You are viewing a plain text version of this content. The canonical link for it is here.

Posted to solr-user@lucene.apache.org by "Strokin, Eugene " <eu...@citi.com> on 2011/10/04 21:22:33 UTC

Case Insensitive Sting

Hello, I know that this topic was already discussed, but I want to make sure I understood it right.
I need to have a field for email of a user. I should be able to find a document(s) by this field, and it should be exact match, and case insensitive.
Based on that I've found from previous discussions, I couldn't use solr.StrField class, but should use solr.TextField class instead.
Also, I've suspect very match that later the requirements could change and I should be able to store not an email as identifier, but some free text, potentially with spaces, and some other white spaces, and still should be able to do exact case insensitive match.
So I come up with such type:

    <fieldType name="string_ci" class="solr.TextField"
        sortMissingLast="true" omitNorms="true">
        <analyzer>
            <filter class="solr.LowerCaseFilterFactory" />
        </analyzer>
    </fieldType>

So, if I have a document with a field of such type, and it would contain value like this:
"ABC 123 xyz"
A "xyz" query shouldn't return the document, nor "xyz 123 ABC" query, but "abc 123 XYZ" should.
Am I correct in my assumption, or am I missing something?

Any comments are appreciated,
Thank you,
Eugene S.

Re: Case Insensitive Sting

Posted by Ahmet Arslan <io...@yahoo.com>.
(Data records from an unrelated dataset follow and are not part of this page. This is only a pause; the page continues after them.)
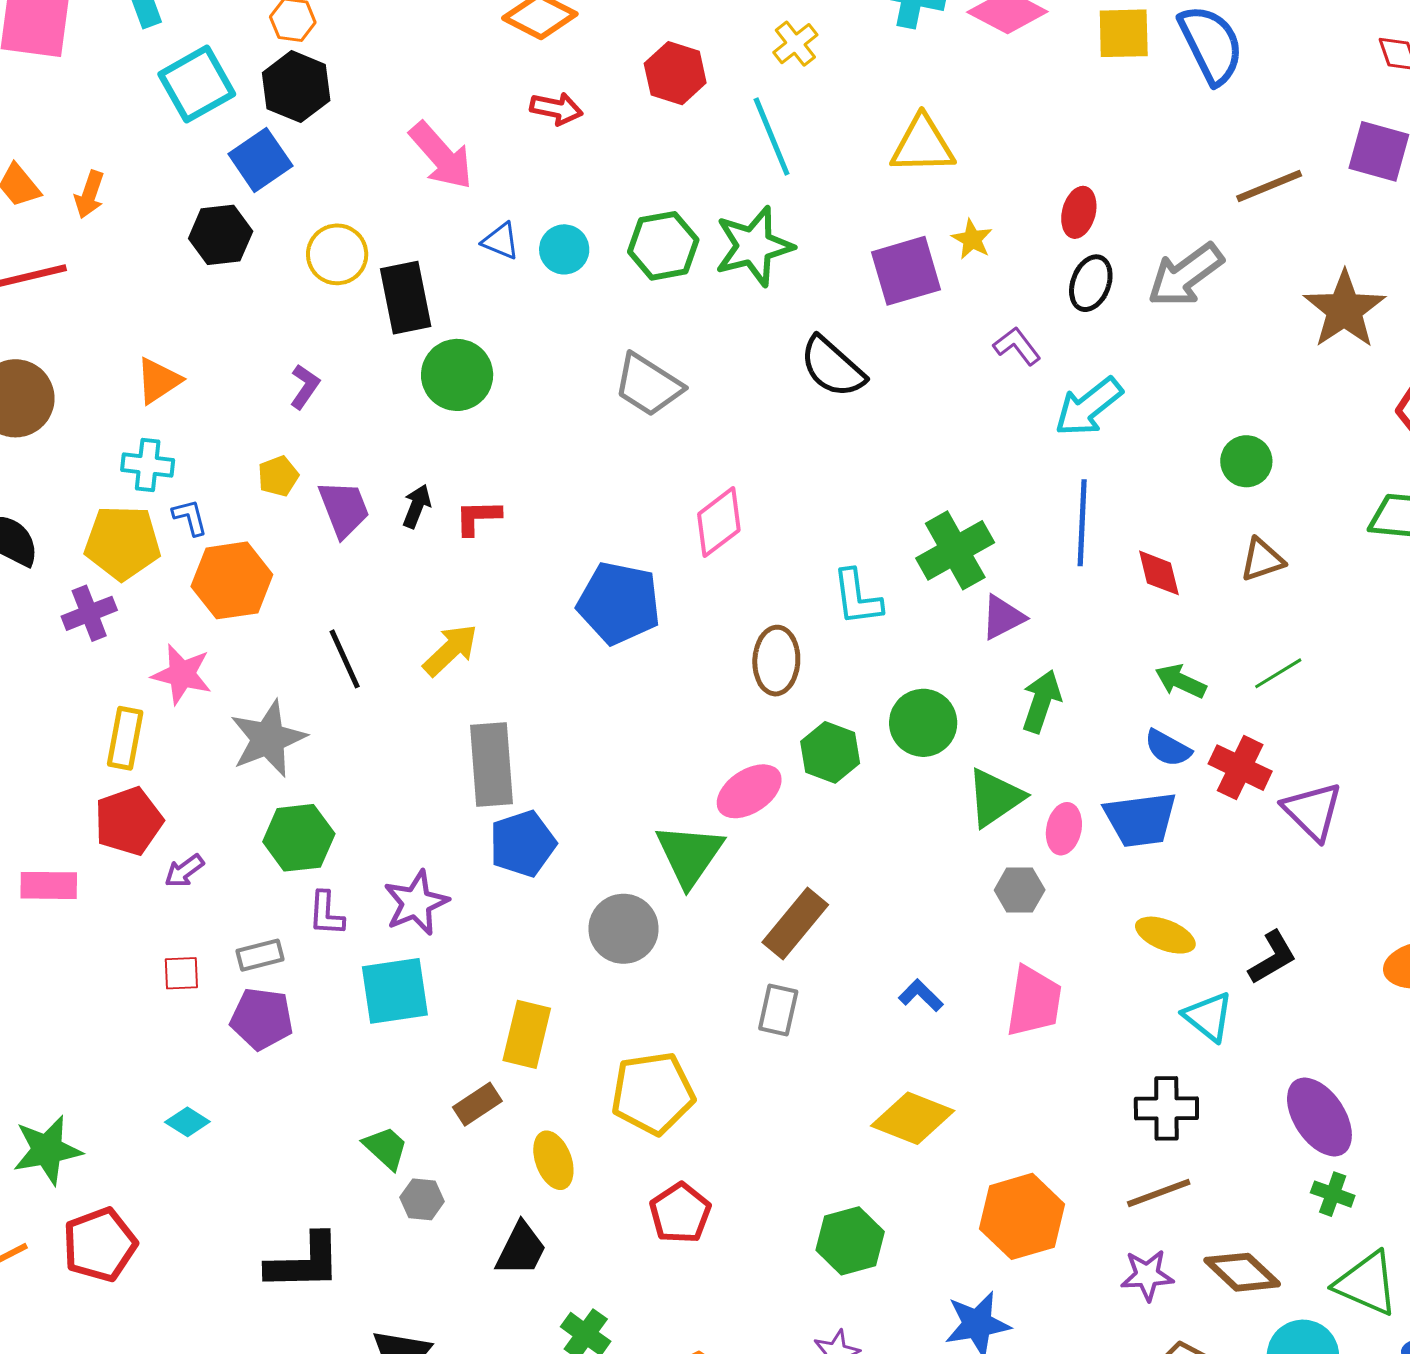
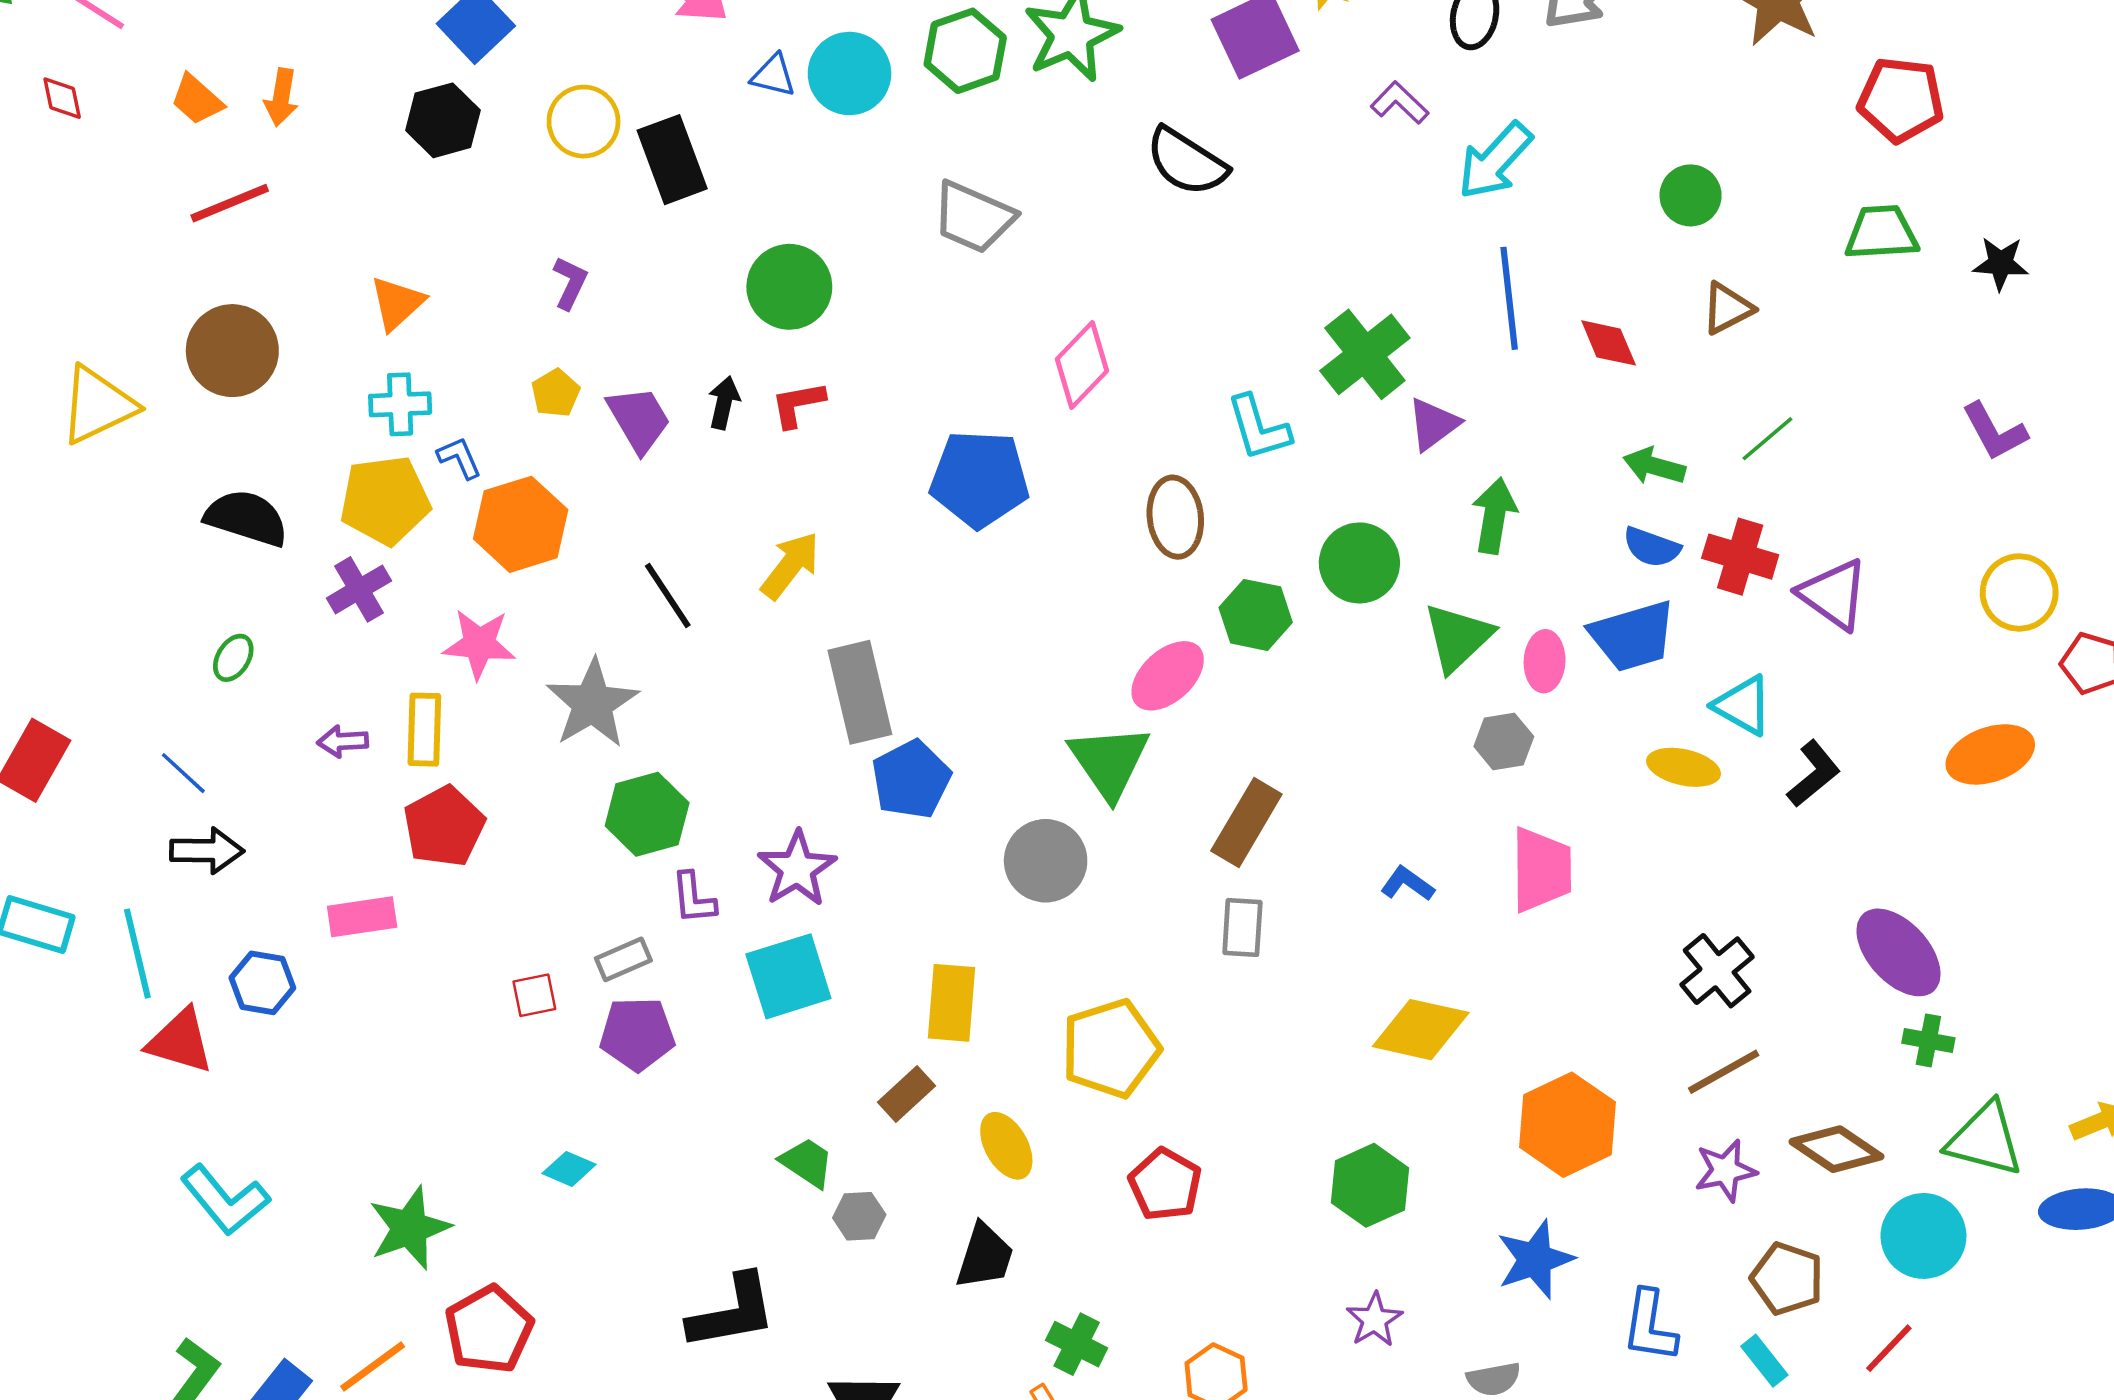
cyan circle: (564, 249) -> (849, 73), size x1.4
green circle: (457, 375) -> (789, 287), moved
purple arrow: (184, 871) -> (343, 741), moved, turned 42
cyan triangle: (1208, 1017) -> (1743, 705), moved
black cross: (1166, 1108) -> (1717, 971), turned -30

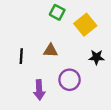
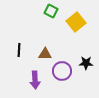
brown triangle: (50, 51) -> (45, 54), moved
black star: (97, 57) -> (86, 63), moved

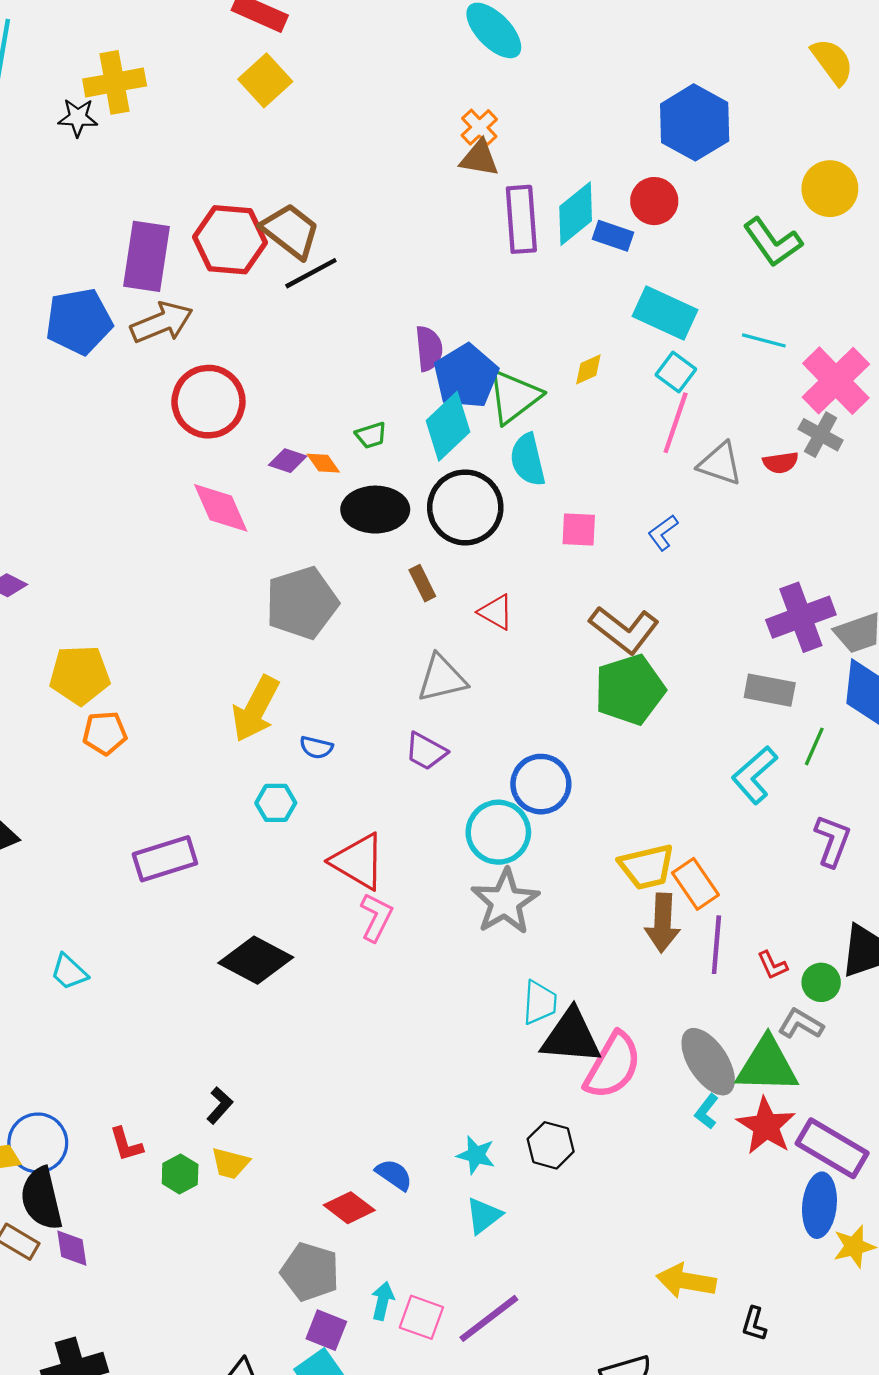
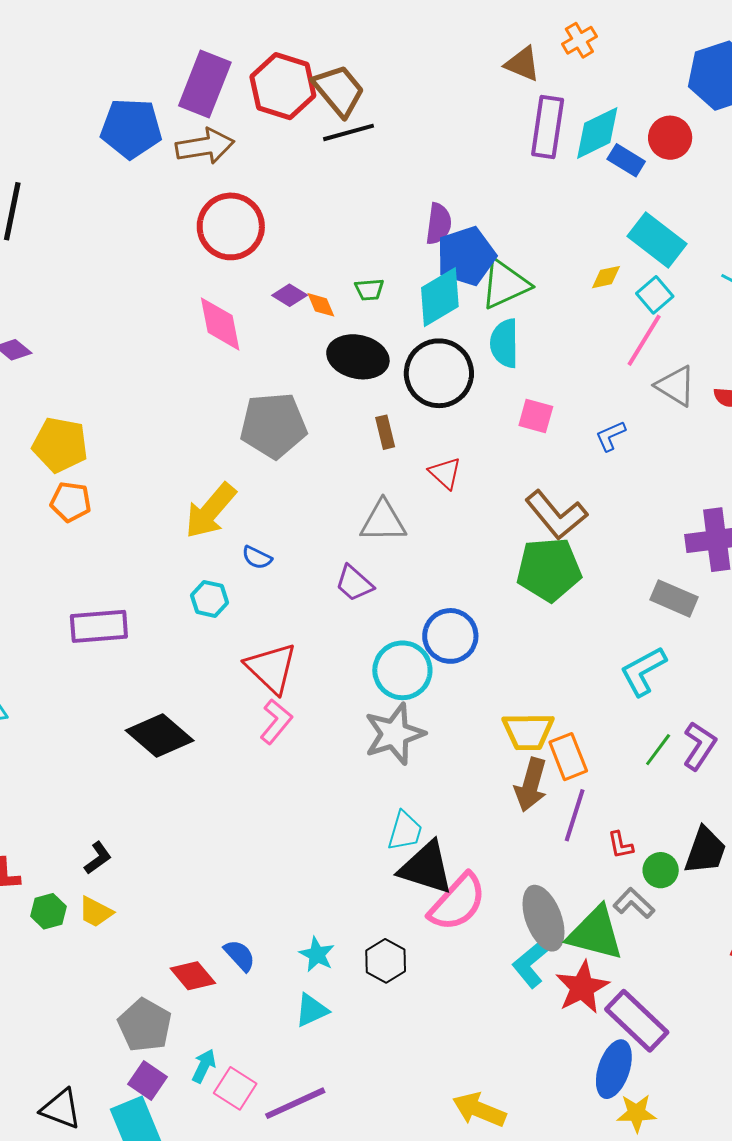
orange cross: (479, 127) -> (579, 40), moved
yellow diamond: (588, 369) -> (606, 277), moved
green line: (814, 746) -> (658, 750), moved
cyan L-shape: (707, 1111) -> (532, 962), size x1.6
> Hello, I know that this topic was
> already discussed, but I want to make sure I understood it
> right.
> I need to have a field for email of a user. I should be
> able to find a document(s) by this field, and it should be
> exact match, and case insensitive.
> Based on that I've found from previous discussions, I
> couldn't use solr.StrField class, but should use
> solr.TextField class instead.
> Also, I've suspect very match that later the requirements
> could change and I should be able to store not an email as
> identifier, but some free text, potentially with spaces, and
> some other white spaces, and still should be able to do
> exact case insensitive match.
> So I come up with such type:
> 
>     <fieldType name="string_ci"
> class="solr.TextField"
>         sortMissingLast="true"
> omitNorms="true">
>         <analyzer>
>             <filter
> class="solr.LowerCaseFilterFactory" />
>         </analyzer>
>     </fieldType>
> 
> So, if I have a document with a field of such type, and it
> would contain value like this:
> "ABC 123 xyz"
> A "xyz" query shouldn't return the document, nor "xyz 123
> ABC" query, but "abc 123 XYZ" should.
> Am I correct in my assumption, or am I missing something?

Yeap all is correct. However, there is no tokenizer is defined in your analyzer. In your case KeywordTokenizerFactory should be used.